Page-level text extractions

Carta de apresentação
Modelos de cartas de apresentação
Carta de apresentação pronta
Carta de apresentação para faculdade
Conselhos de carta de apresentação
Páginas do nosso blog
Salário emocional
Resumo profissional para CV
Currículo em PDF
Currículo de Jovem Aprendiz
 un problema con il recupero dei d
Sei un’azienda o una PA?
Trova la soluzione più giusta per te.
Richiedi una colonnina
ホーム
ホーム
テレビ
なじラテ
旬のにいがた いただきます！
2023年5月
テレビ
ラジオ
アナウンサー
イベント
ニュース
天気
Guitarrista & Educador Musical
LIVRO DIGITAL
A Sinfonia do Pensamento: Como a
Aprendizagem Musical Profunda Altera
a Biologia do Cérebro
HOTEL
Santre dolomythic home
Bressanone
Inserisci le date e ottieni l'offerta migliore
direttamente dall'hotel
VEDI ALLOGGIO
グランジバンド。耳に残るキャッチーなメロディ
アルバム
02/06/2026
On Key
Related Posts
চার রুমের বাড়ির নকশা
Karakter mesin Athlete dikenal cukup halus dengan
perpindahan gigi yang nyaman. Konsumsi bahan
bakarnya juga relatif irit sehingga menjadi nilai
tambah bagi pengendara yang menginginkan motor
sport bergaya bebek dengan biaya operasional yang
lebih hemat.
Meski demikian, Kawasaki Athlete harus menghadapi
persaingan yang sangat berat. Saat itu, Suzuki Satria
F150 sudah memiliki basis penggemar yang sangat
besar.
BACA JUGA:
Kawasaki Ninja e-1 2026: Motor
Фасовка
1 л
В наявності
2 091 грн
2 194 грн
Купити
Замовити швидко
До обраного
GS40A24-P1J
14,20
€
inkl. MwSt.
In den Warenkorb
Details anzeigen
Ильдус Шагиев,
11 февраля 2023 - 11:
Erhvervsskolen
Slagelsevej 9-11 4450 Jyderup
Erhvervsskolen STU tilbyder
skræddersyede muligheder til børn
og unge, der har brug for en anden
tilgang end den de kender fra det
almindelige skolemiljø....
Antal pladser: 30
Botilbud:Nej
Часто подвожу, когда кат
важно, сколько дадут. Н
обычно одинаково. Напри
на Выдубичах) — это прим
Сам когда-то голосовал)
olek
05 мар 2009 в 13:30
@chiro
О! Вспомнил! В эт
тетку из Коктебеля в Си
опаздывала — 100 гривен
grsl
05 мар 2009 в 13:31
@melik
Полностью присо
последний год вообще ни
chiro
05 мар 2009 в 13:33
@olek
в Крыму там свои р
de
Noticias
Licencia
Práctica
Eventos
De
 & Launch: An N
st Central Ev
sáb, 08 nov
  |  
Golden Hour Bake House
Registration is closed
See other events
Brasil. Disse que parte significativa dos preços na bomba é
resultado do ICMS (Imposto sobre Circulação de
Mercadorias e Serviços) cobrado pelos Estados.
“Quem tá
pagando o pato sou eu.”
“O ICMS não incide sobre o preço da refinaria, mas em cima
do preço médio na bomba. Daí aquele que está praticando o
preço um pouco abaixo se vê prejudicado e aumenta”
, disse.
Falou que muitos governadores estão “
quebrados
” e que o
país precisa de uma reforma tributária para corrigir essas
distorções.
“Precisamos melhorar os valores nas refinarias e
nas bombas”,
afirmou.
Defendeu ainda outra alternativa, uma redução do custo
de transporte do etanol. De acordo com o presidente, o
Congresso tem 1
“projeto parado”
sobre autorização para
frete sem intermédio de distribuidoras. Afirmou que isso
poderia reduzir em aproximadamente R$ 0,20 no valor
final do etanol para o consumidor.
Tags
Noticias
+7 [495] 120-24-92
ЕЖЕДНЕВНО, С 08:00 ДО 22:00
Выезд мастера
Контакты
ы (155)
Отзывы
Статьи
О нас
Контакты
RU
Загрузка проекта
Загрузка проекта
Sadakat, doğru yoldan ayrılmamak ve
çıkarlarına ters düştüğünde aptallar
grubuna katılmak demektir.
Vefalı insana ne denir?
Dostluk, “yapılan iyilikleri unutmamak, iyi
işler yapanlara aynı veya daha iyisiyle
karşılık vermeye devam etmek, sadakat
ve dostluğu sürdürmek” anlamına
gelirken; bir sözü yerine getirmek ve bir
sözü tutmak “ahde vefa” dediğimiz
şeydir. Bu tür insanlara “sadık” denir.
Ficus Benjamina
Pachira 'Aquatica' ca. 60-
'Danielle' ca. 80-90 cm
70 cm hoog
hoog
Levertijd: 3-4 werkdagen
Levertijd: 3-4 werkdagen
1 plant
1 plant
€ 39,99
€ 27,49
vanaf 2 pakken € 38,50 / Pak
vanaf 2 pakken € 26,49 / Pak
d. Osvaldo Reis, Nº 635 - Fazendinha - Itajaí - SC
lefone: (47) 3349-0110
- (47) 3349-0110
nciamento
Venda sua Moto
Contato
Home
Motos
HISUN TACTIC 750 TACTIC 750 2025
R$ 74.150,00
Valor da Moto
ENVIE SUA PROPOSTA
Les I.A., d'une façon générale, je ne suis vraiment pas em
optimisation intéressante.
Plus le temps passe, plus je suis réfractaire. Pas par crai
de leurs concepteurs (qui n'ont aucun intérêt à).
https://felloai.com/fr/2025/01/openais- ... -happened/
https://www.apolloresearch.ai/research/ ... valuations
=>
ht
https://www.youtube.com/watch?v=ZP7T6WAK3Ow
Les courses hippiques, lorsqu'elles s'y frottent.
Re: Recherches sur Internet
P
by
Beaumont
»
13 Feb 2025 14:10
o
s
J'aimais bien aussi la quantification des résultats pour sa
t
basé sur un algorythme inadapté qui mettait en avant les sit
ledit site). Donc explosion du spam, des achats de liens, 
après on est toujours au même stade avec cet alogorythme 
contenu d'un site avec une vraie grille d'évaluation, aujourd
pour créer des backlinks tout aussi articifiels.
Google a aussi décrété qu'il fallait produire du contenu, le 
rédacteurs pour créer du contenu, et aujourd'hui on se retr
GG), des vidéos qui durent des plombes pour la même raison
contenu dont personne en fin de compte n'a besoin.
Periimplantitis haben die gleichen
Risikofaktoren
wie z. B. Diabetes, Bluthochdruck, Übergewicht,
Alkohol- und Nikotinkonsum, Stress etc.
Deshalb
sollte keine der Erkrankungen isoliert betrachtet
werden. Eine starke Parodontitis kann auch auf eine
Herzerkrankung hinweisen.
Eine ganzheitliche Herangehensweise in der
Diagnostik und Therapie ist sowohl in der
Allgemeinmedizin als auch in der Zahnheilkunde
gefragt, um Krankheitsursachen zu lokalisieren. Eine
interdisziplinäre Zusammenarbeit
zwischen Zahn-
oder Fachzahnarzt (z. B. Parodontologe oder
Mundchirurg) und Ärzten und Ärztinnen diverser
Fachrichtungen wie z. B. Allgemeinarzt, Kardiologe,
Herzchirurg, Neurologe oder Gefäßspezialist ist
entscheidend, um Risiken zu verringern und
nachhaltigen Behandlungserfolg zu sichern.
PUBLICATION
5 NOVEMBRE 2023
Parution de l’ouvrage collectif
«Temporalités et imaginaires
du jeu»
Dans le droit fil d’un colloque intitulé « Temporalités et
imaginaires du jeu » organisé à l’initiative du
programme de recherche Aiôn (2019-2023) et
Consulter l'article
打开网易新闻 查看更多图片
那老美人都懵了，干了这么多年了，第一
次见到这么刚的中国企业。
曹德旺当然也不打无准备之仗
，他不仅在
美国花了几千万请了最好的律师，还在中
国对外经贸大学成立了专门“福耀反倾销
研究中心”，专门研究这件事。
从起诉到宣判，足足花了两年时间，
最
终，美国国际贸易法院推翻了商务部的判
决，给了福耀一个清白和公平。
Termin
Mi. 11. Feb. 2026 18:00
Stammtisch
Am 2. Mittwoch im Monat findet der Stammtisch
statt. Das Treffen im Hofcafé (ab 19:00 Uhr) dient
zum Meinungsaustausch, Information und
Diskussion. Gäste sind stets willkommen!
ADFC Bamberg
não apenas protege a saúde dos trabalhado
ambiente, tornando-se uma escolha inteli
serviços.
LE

◆ ASSIGNED TASK:
Which lines above carry the string "Athlete"? Copy those lines.

◆ YOUR RESPONSE:
Karakter mesin Athlete dikenal cukup halus dengan
Meski demikian, Kawasaki Athlete harus menghadapi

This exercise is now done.